Tout le monde, cependant, glissait vers le grabat des regards effrayés.

Comme si le vieux Benoît eût voulu protester contre cette menace, on le vit s’agiter entre ses draps, puis se lever sur son séant.

— C’est aujourd’hui !… dit-il d’une voix creuse ; voilà bien des jours et bien des nuits que j’attendais ce moment !… La main de Dieu est sur moi… je ne verrai pas le retour de Penhoël !

Tout le monde gardait un silence glacé. Robert lui-même, malgré sa forfanterie, ne trouvait pas le courage d’ouvrir la bouche.

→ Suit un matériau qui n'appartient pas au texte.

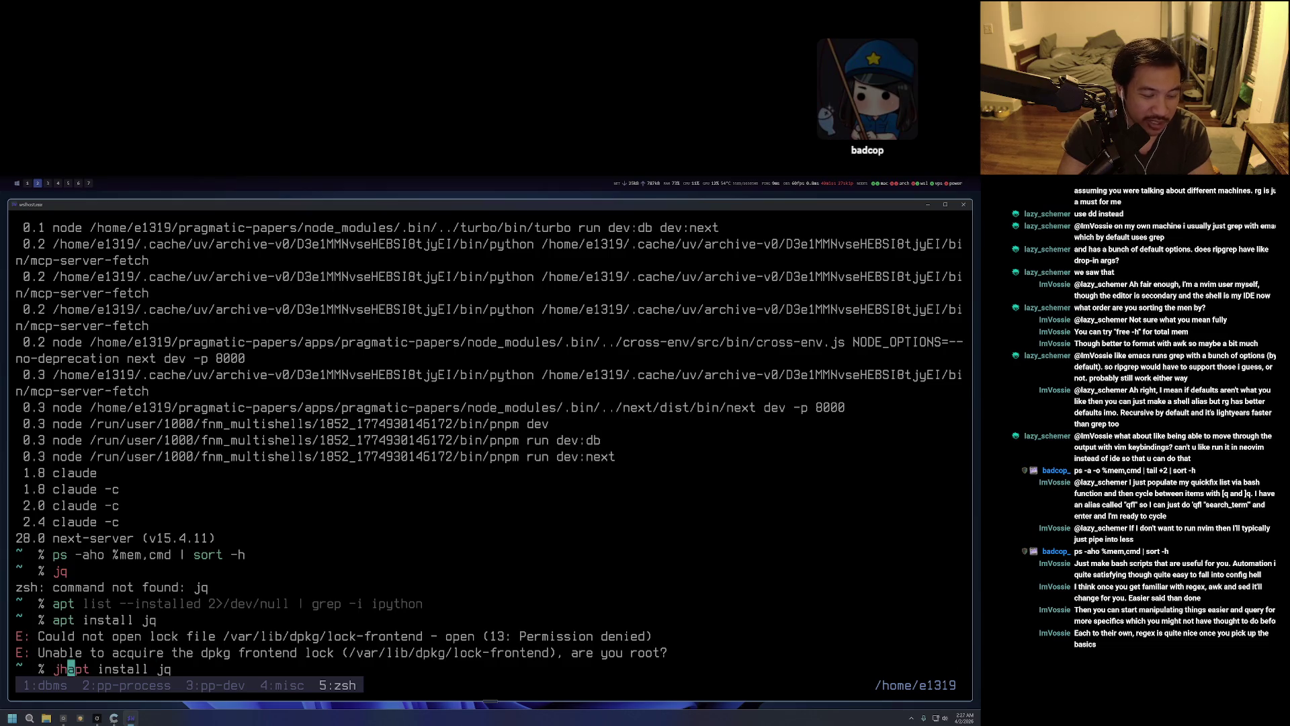
{"action": "type", "text": "sudo"}
{"action": "key", "text": "Return"}
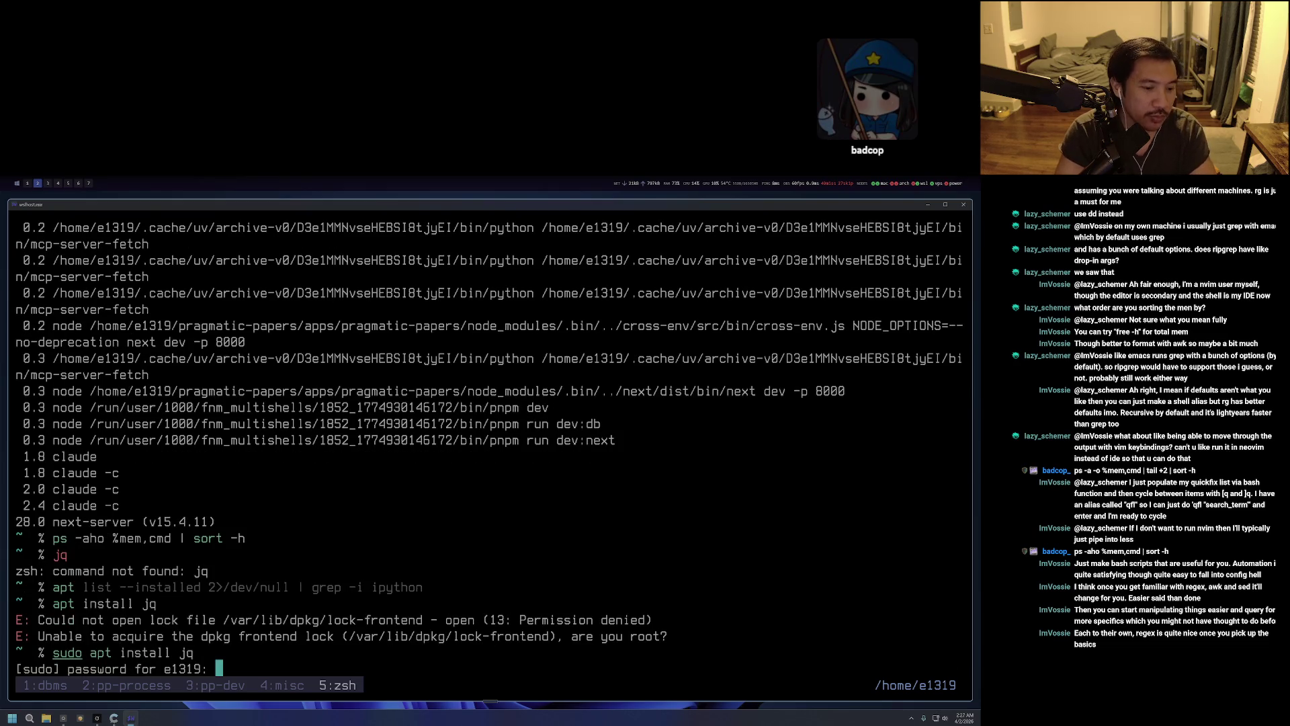
{"action": "key", "text": "Return"}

— J’avais compté mes heures, reprit le vieillard ; je savais bien que la maladie n’aurait pas le temps de me tuer… Je l’avais dit… je l’avais dit !… L’étranger était venu par un déris… dans une nuit sombre… c’est dans une nuit sombre et par un déris qu’il devait revenir !… Penhoël ! Penhoël ! celui qui tuera ton corps et ton âme va me prendre ma vie mortelle !

Son souffle râlait. Chacune de ses paroles tombait sourde et pénible.

Il n’y avait pas dans la cabane une seule poitrine qui ne fût oppressée.